This MP3 Talk was presented by
Brian Stewart  at the
St. Andrew's Church 175 Anniversary Dinner

To listen to the oral history of St. Andrew's please click here.


 

[This history was researched, compiled and orally presented by Brian Stewart, CBC journalist and member of St. Andrew's church along with David Wishart  long-time St. Andrew's Church member and Board member at our "Day Set Aside" Congregational Retreat on Saturday, November 6, 2004]

 THE HISTORY OF ST. ANDREW’S PRESBYTERIAN CHURCH 1830-2004

 The historic church of St. Andrew’s was born of a congregation that came together in March of a remarkably eventful year, 1830.    

Seven years before the start of the Victorian era Queen Victoria was crowned and therefore the start of the great Era named after her.  Many of our first congregations were born before the French Revolution and a number were veterans of the war of 1812.  The founding of Canada still lay a generation in the future. 

Our founding year, in fact, is often sited in historical "Timelines" as the beginning of the Modern Industrial Age.  St. Andrews was born into a century of vast social, philosophical and theological turmoil, and the church would be caught up in many of the great events and passions of this period.    

We should dismiss any notion---perhaps gained from faded lithographs or photos---that our early congregations were made up of stuffy and timid souls.   They were anything but colourless.  St. Andrews was founded by that hardy band of Scots that made up the muscular wave of Scottish immigration that recent historians now assure us "changed the world".  Most were likely lowland Scots from the Presbyterian heartland, the famed land of the "Kirk" which had given its followers universal education for all classes, a keen sense of individual rights and religious freedom, and an open approach to discussion and debate the was remarkable for its time.

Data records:

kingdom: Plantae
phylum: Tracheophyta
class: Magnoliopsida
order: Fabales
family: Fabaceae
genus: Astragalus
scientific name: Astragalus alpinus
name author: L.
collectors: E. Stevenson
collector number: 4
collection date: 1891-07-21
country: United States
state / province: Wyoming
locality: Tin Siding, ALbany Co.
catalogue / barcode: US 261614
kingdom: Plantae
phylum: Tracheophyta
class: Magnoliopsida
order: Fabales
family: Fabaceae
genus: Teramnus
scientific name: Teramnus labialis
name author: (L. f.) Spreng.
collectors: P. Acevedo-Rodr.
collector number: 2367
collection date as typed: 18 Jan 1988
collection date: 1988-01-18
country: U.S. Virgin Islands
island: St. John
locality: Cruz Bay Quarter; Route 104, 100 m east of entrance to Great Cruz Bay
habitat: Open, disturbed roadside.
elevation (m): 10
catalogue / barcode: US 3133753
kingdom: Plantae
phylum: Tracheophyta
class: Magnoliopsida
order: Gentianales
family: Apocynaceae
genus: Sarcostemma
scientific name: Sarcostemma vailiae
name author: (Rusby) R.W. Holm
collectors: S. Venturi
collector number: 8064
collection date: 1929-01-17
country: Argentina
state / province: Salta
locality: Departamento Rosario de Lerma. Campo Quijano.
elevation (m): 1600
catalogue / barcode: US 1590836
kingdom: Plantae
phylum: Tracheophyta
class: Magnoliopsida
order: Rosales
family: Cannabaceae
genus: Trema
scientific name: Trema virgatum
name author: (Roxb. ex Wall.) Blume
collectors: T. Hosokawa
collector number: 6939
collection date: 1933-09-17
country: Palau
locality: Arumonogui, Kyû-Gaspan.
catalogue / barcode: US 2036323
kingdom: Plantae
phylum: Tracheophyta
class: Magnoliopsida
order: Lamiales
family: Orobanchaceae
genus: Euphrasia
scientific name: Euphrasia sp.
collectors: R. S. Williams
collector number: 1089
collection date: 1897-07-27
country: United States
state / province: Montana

#### [Work to complete]
[1] In the church history, reproduce the passage between "This MP3 Talk" and "eventful year, 1830.", inclusive, renaming every instance of "Brian Stewart" as "B. Stewart".
[2] List every person named in the church history.
[3] Resume the church history from the point where it stops.

#### [Results for the exercise]
[1]
This MP3 Talk was presented by
B. Stewart  at the
St. Andrew's Church 175 Anniversary Dinner

To listen to the oral history of St. Andrew's please click here.


 

[This history was researched, compiled and orally presented by B. Stewart, CBC journalist and member of St. Andrew's church along with David Wishart  long-time St. Andrew's Church member and Board member at our "Day Set Aside" Congregational Retreat on Saturday, November 6, 2004]

 THE HISTORY OF ST. ANDREW’S PRESBYTERIAN CHURCH 1830-2004

 The historic church of St. Andrew’s was born of a congregation that came together in March of a remarkably eventful year, 1830.

[2] Brian Stewart, David Wishart, Queen Victoria

[3]
The congregation came together out of devotion to the Mother Church, the Church of Scotland.  In coming generations the Scots connection tended to fade, while St. Andrew’s would become renowned and committed members of the mainstream Presbyterian Church in Canada.   However the original church at the southwest corner of Adelaide and Church Streets was constructed very much in the serious and famously austere style of the Old Kirk.  Tall windows allowed light into the interior (no stained glass then, of course), and a giant pulpit from which lengthy sermons rang forth dominated inside.  Overhead a "sounding board" helped project the minister’s voice to the usually packed congregation of 750.   

Certain aspects of our early congregation speak to us today.  From the very beginning members seemed anxious to mix serious religious contemplation with earnest social work.  The church was keenly aware of the high levels of poverty, hardship and suffering in Victorian Toronto and our earliest records show widows and local poor being cared for.   A "Stranger's Friend Society" was established to run soup kitchens and gather collections for the destitute.   

Sound rather familiar?  Then, as now, St. Andrew’s was known for good disputes, compelling sermons, and a deep sense of social obligation.   There was also a continuing sense of intellectual curiosity---St. Andrews was the lead Presbyterian congregation in the establishment of Queen's University, and its famed Philosophy department which so influenced Canadian Protestant thought in the latter 19th century.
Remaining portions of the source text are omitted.